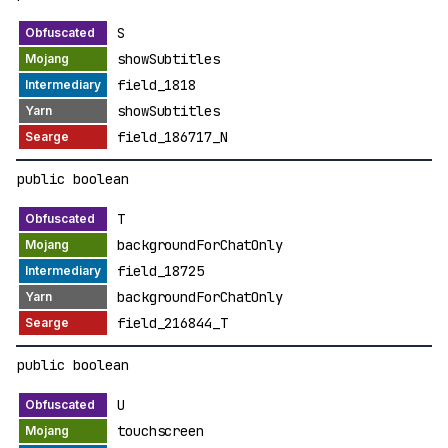
S
showSubtitles
field_1818
showSubtitles
field_186717_N
public boolean
T
backgroundForChatOnly
field_18725
backgroundForChatOnly
field_216844_T
public boolean
U
touchscreen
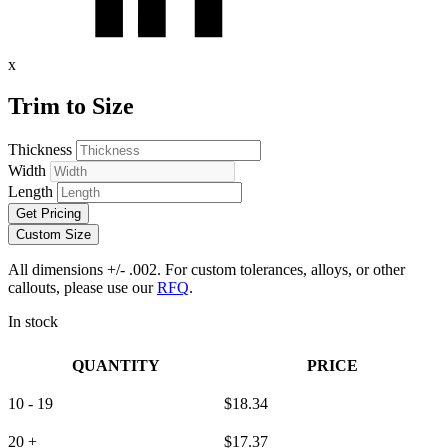
x
Trim to Size
Thickness
Width
Length
Get Pricing
Custom Size
All dimensions +/- .002. For custom tolerances, alloys, or other
callouts, please use our
RFQ
.
In stock
QUANTITY
PRICE
10 - 19
$
18.34
20 +
$
17.37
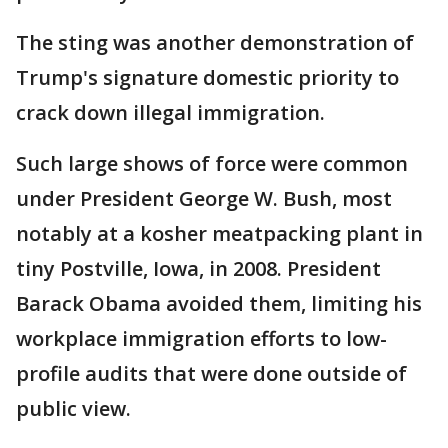
The sting was another demonstration of
Trump's signature domestic priority to
crack down illegal immigration.
Such large shows of force were common
under President George W. Bush, most
notably at a kosher meatpacking plant in
tiny Postville, Iowa, in 2008. President
Barack Obama avoided them, limiting his
workplace immigration efforts to low-
profile audits that were done outside of
public view.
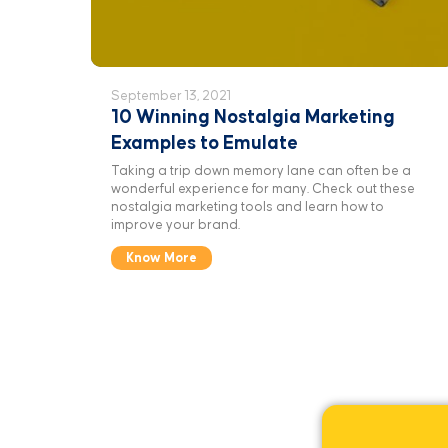
September 13, 2021
10 Winning Nostalgia Marketing
Examples to Emulate
Taking a trip down memory lane can often be a
wonderful experience for many. Check out these
nostalgia marketing tools and learn how to
improve your brand.
Know More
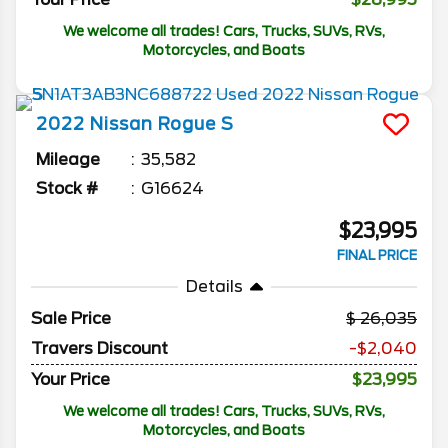
We welcome all trades! Cars, Trucks, SUVs, RVs,
Motorcycles, and Boats
2022
Nissan
Rogue
S
Mileage
35,582
Stock #
G16624
$23,995
FINAL PRICE
Details
Sale Price
26,035
Travers Discount
-$2,040
Your Price
$23,995
We welcome all trades! Cars, Trucks, SUVs, RVs,
Motorcycles, and Boats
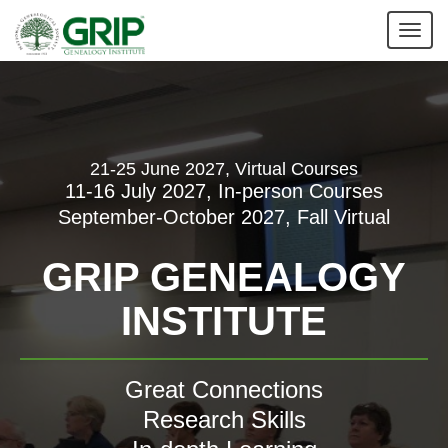
Tog
nav
21-25 June 2027, Virtual Courses
11-16 July 2027, In-person Courses
September-October 2027, Fall Virtual
GRIP GENEALOGY
INSTITUTE
Great Connections
Research Skills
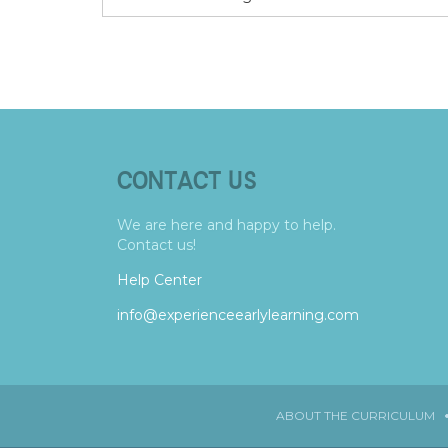
CONTACT US
We are here and happy to help.
Contact us!
Help Center
info@experienceearlylearning.com
ABOUT THE CURRICULUM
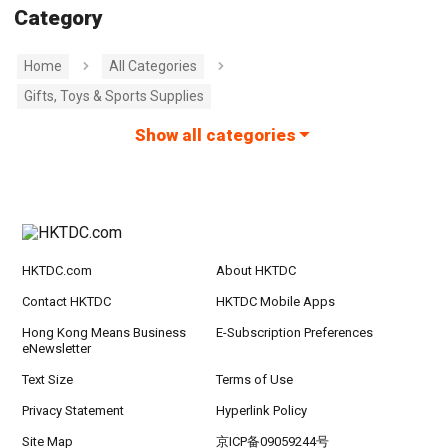
Category
Home
All Categories
Gifts, Toys & Sports Supplies
Show all categories
HKTDC.com
About HKTDC
Contact HKTDC
HKTDC Mobile Apps
Hong Kong Means Business
E-Subscription Preferences
eNewsletter
Text Size
Terms of Use
Privacy Statement
Hyperlink Policy
Site Map
京ICP备09059244号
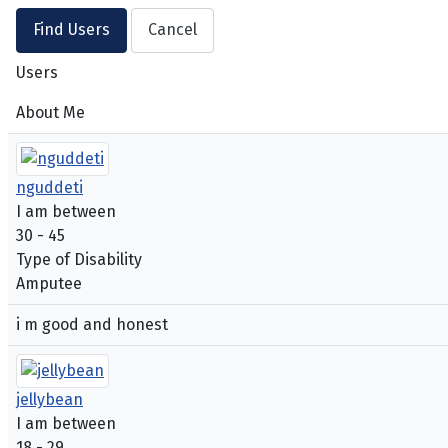
Users
About Me
nguddeti
I am between
30 - 45
Type of Disability
Amputee
i m good and honest
jellybean
I am between
18 - 29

» **REQUEST**:
Copy everything in the listing from the line that contains "The sting was another demonstration of" down to the line that contains "京ICP备09059244号", both of those lines included, without changing a word. Leave the picture markers out.

» **OUTPUT**:
The sting was another demonstration of
Trump's signature domestic priority to
crack down illegal immigration.
Such large shows of force were common
under President George W. Bush, most
notably at a kosher meatpacking plant in
tiny Postville, Iowa, in 2008. President
Barack Obama avoided them, limiting his
workplace immigration efforts to low-
profile audits that were done outside of
public view.
September 13, 2021
10 Winning Nostalgia Marketing
Examples to Emulate
Taking a trip down memory lane can often be a
wonderful experience for many. Check out these
nostalgia marketing tools and learn how to
improve your brand.
Know More
We welcome all trades! Cars, Trucks, SUVs, RVs,
Motorcycles, and Boats
2022
Nissan
Rogue
S
Mileage
35,582
Stock #
G16624
$23,995
FINAL PRICE
Details
Sale Price
26,035
Travers Discount
-$2,040
Your Price
$23,995
We welcome all trades! Cars, Trucks, SUVs, RVs,
Motorcycles, and Boats
Tog
nav
21-25 June 2027, Virtual Courses
11-16 July 2027, In-person Courses
September-October 2027, Fall Virtual
GRIP GENEALOGY
INSTITUTE
Great Connections
Research Skills
CONTACT US
We are here and happy to help.
Contact us!
Help Center
info@experienceearlylearning.com
ABOUT THE CURRICULUM
Category
Home
All Categories
Gifts, Toys & Sports Supplies
Show all categories
HKTDC.com
About HKTDC
Contact HKTDC
HKTDC Mobile Apps
Hong Kong Means Business
E-Subscription Preferences
eNewsletter
Text Size
Terms of Use
Privacy Statement
Hyperlink Policy
Site Map
京ICP备09059244号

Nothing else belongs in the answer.